Nursing education prepares graduates to practice within the established professional guidelines and standards and to engage in continuous role development and revision of knowledge. The teaching/learning process fosters intellectual and personal growth; stimulates inquiry, critical thinking, and synthesis of knowledge; and helps the individual value and pursue life-long learning.
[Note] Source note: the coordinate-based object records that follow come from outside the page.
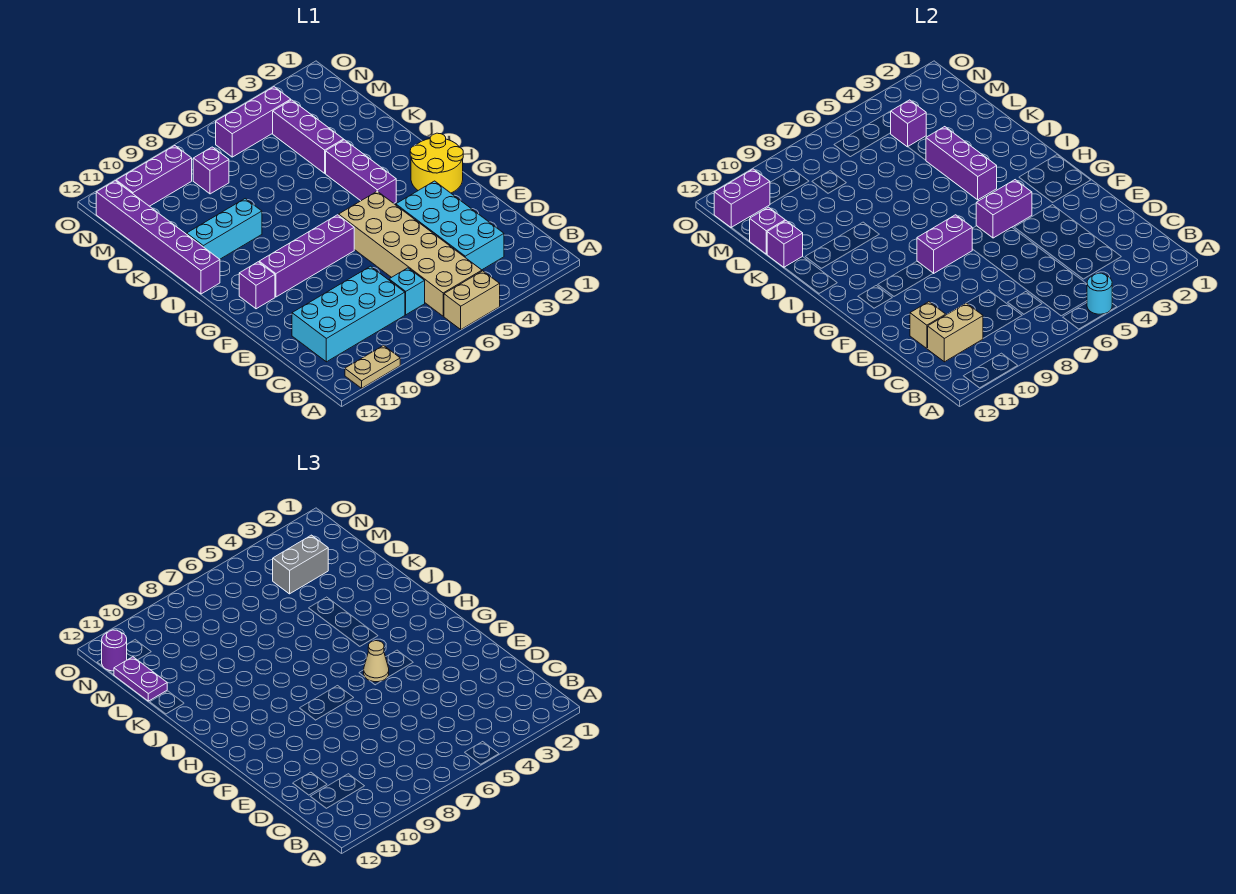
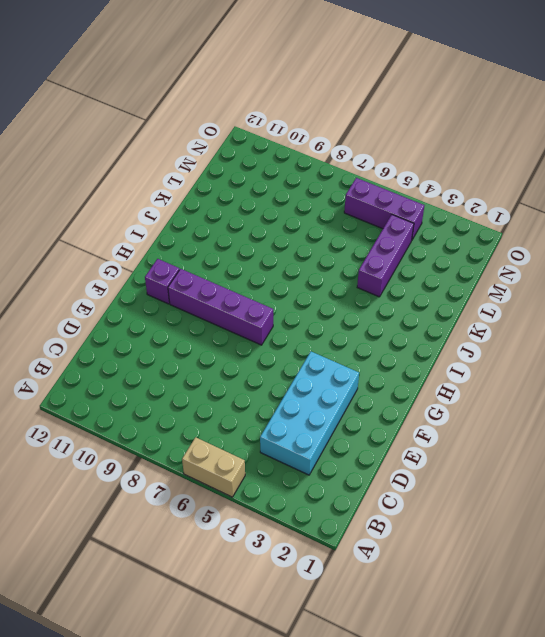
none -> tan 1x2 plate [345,346,400,388]
none -> tan 2x6 brick [339,191,482,316]
none -> cyan 1x1 brick [389,268,425,315]
none -> cyan 2x4 brick [292,266,405,362]

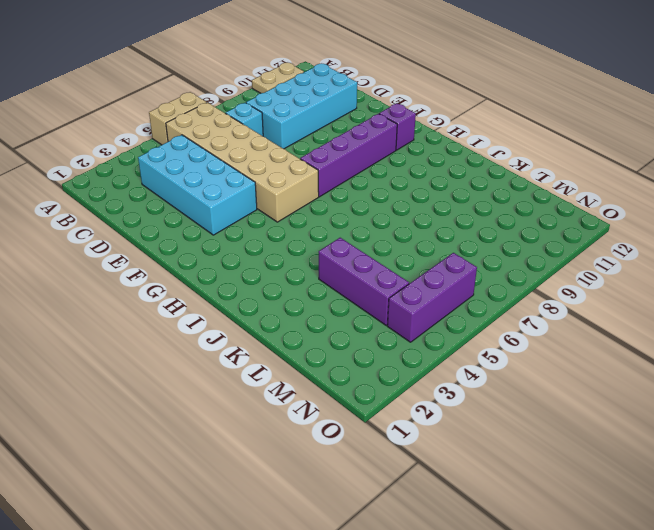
none -> yellow 2x2 round brick [410,133,463,193]
none -> purple 1x3 brick [326,140,396,203]
none -> purple 1x6 brick [96,181,220,294]
none -> cyan 1x3 brick [187,199,262,259]

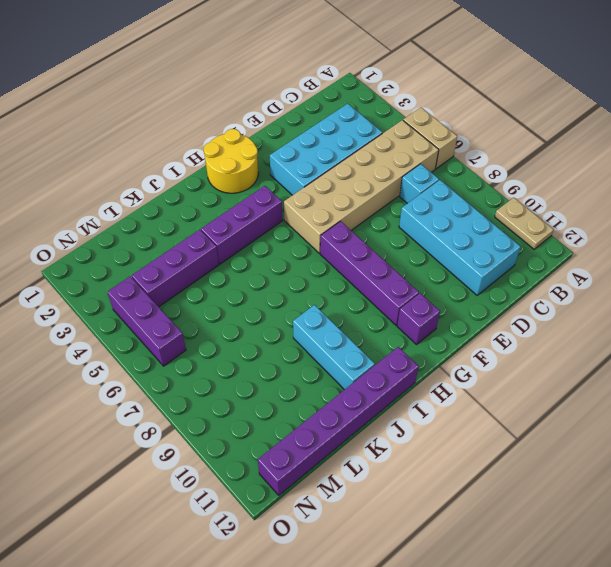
none -> purple 1x1 brick [193,147,229,194]
none -> purple 1x3 brick [116,146,192,206]
none -> cyan 1x1 round brick [1087,273,1112,314]
none -> tan 1x2 brick [927,303,983,362]

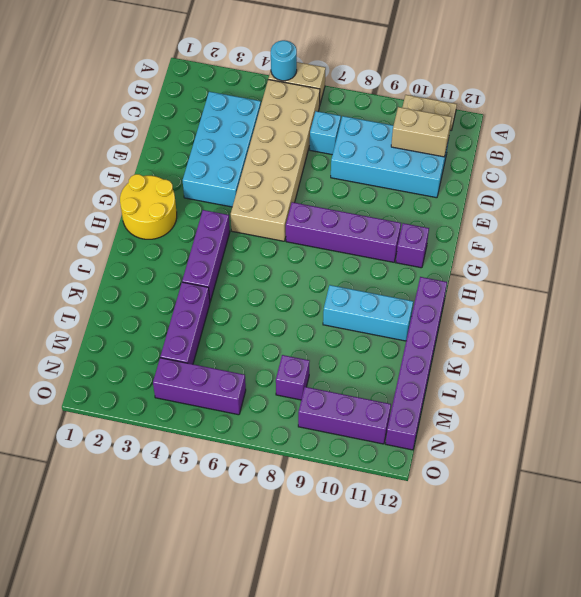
none -> tan 1x1 brick [910,302,946,348]
none -> purple 1x2 brick [976,180,1032,238]
none -> purple 1x2 brick [917,215,972,273]
none -> purple 1x3 brick [926,127,997,200]

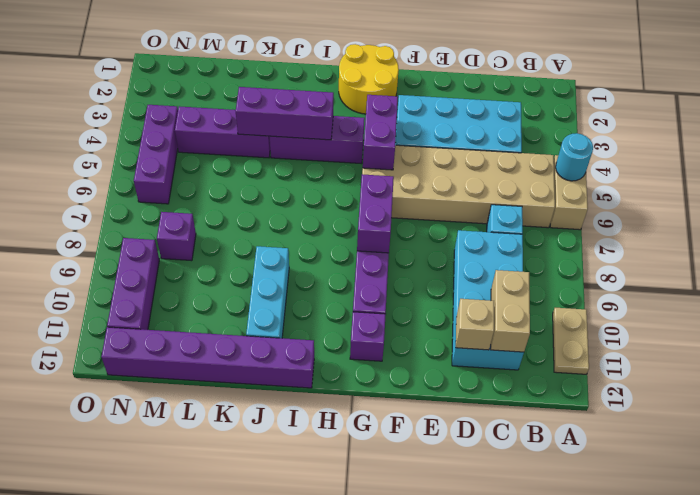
none -> purple 1x1 brick [767,221,803,267]
none -> purple 1x1 brick [750,207,785,254]
none -> purple 1x1 brick [891,100,926,147]
none -> purple 1x2 brick [714,169,770,228]

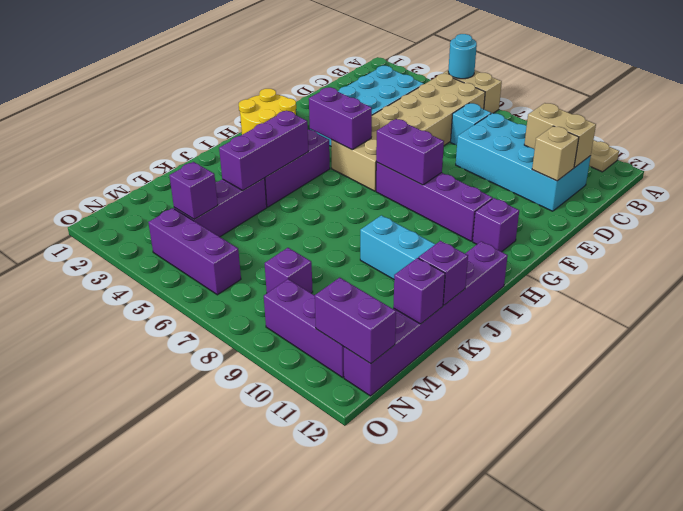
none -> tan 1x1 cone [364,641,389,682]
none -> purple 1x2 plate [114,657,167,701]
none -> grey 1x2 brick [273,535,328,594]
none -> purple 1x1 round brick [102,630,127,671]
Additionally, preparing and supporting a culturally humble, proficient, and responsive workforce that demonstrates the attitudes, knowledge and skills necessary to work effectively with diverse populations is an important strategy to reduce disparities in the areas of health care, academics, and research.

College of Nursing Core Values

In alignment with the University of Arkansas for Medical Sciences core values, the College of Nursing is committed to promoting excellence in nursing education, research, and service through:

Caring: promoting health through protection, enhancement, and preservation of dignity in response to the human condition.

Integrity: adherence to the principles of the nursing profession while respecting the moral wholeness, dignity, and diversity of every person.

Diversity and Respect: fostering a climate of mutual respect and equity through affirmation of the uniqueness and differences among persons, beliefs, values, ideas, practices, and ethnicities.

Excellence: continually striving for nursing excellence through innovative, evidence-based approaches that facilitate learning and the advancement of the nursing practice.

Safety: commitment to the protection, safety, and high-quality health outcomes of all persons we serve through education, research, and service.

Teamwork and Creativity: interprofessional collaboration characterized by flexibility, imagination, resourcefulness, and vision for the advancement of nursing education and practice.